Mbak Ita menjelaskan, pihaknya akan menghubungi pemilik gedung Dibya Puri yakni In Journey untuk memastikan kepada hotel tersebut akan di revitalisasi. Menurut informasi yang ada, pemilik bangunan akan melakukan revitalisasi menjadi bangunan yang menarik.
“Tapi sampai sekarang belum ada kabar, nanti akan saya kontak lagi,” lanjutnya.
Karena letaknya yang ada di jalan utama dan pusat kota, dengan kondisi saat ini, lanjut Mbak Ita, malah merusak estetika kota.

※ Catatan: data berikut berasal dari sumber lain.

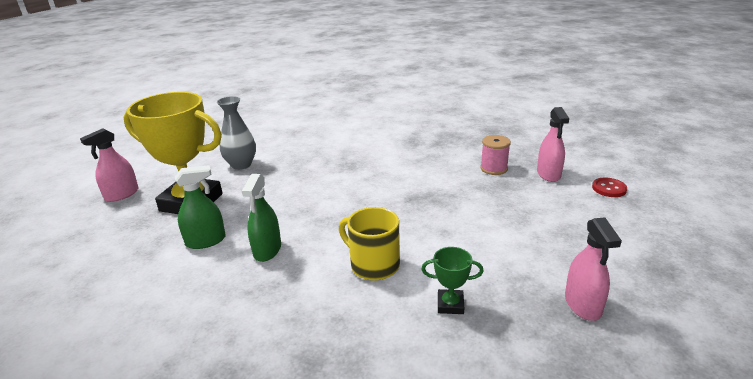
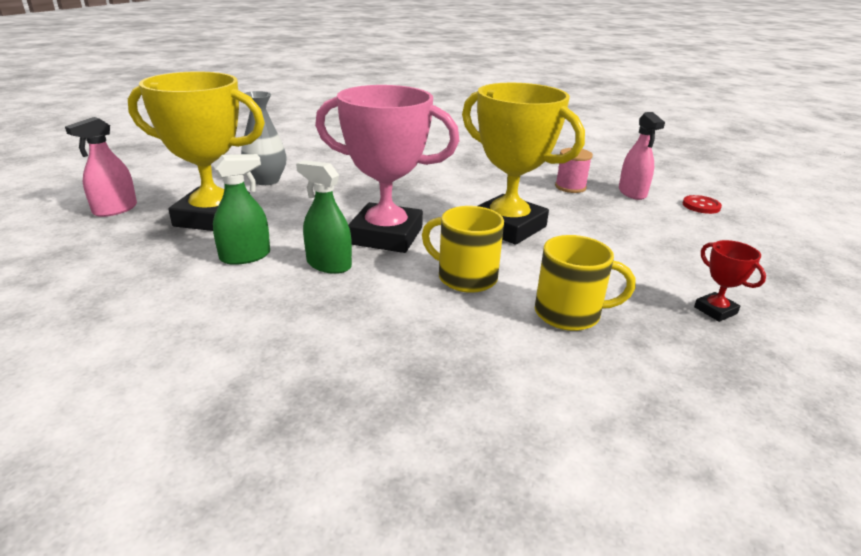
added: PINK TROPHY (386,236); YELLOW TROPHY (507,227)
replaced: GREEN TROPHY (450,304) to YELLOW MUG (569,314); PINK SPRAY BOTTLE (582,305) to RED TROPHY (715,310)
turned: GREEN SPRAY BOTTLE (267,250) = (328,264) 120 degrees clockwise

“Ini kan nggak enak dipandang mata, karena ada di jalan utama,” paparnya.
Pemkot lanjut dia, sebenarnya sudah melakukan pendekatan dan pembersihan bangunan tua yang ada di Semarang. Misalnya, agar bersih dari pohon liar dan lainnya, tujuannya agar tidak merusak estetika kota.
Seperti diketahui, Du Pavillon merupakan salah satu hotel termewah di Kota Semarang sebelum abad ke-20. Hotel ini juga pernah direnovasi secara besar-besaran pada tahun 1913, hanya untuk menyambut tamu-tamu yang akan menghadiri perhelatan tentoonstelling pada 1914.

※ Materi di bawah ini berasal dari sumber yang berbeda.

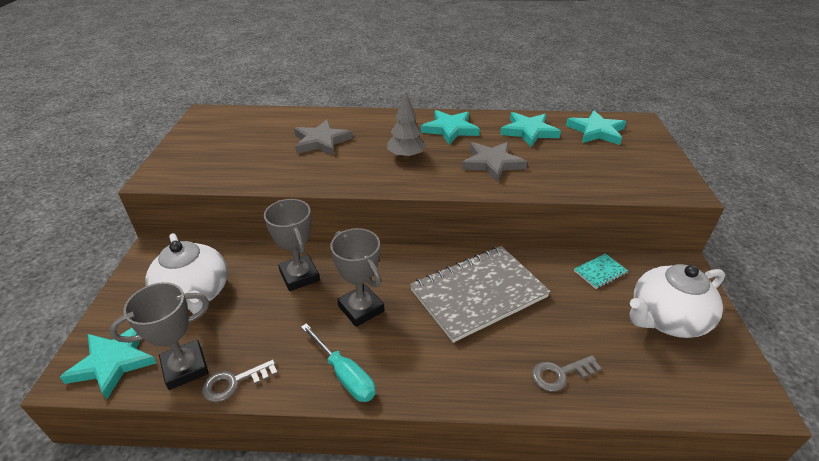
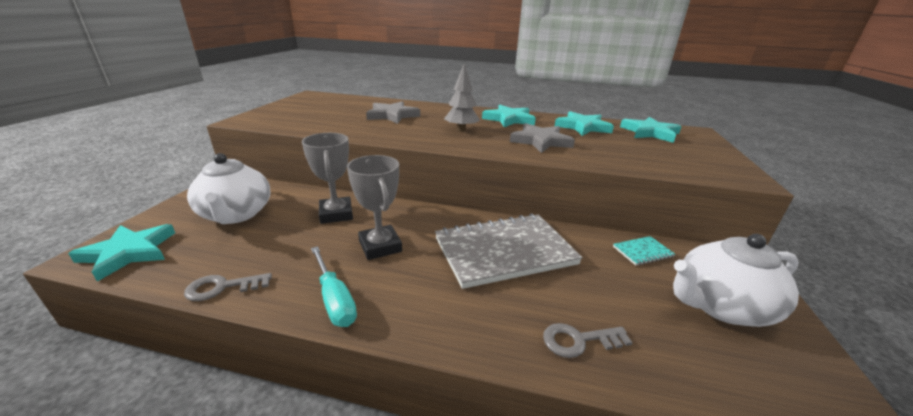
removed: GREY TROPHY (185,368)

Tentoinstelling sendiri merupakan sebuah pameran yang dianggap terbesar di Asia Tenggara saat itu.
Dalam proses renovasi ini, bangunan mulai dilengkapi dengan jaringan listrik yang memadai dengan pemasangan lampu-lampu yang indah dengan sentuhan penataan modern. Tak hanya penataan penerangan, kamar-kamar yang ada juga direnovasi menjadi lebih modern, termasuk melengkapi kamar mandi pribadi di setiap kamar.
Dari bentuk bangunannya, Hotel Inna Dibya Puri mengadopsi gaya arsitektur eropa klasik. Seperti nampak dari karakteristik beberapa bagian terlihat pilar-pilar besar yang berfungsi sebagai penyangga.
Tentang keindahannya, pahlawan kemerdekaan RA Kartini pun pernah menuliskan cacatan soal hotel ini dalam Een Gouverneur Generalsdag.
RA Kartini yang saat itu bersama saudaranya pergi ke Semarang, menuliskan pengalamannya tentang ketakjuban waktu melihat dan menginap di hotel tersebut.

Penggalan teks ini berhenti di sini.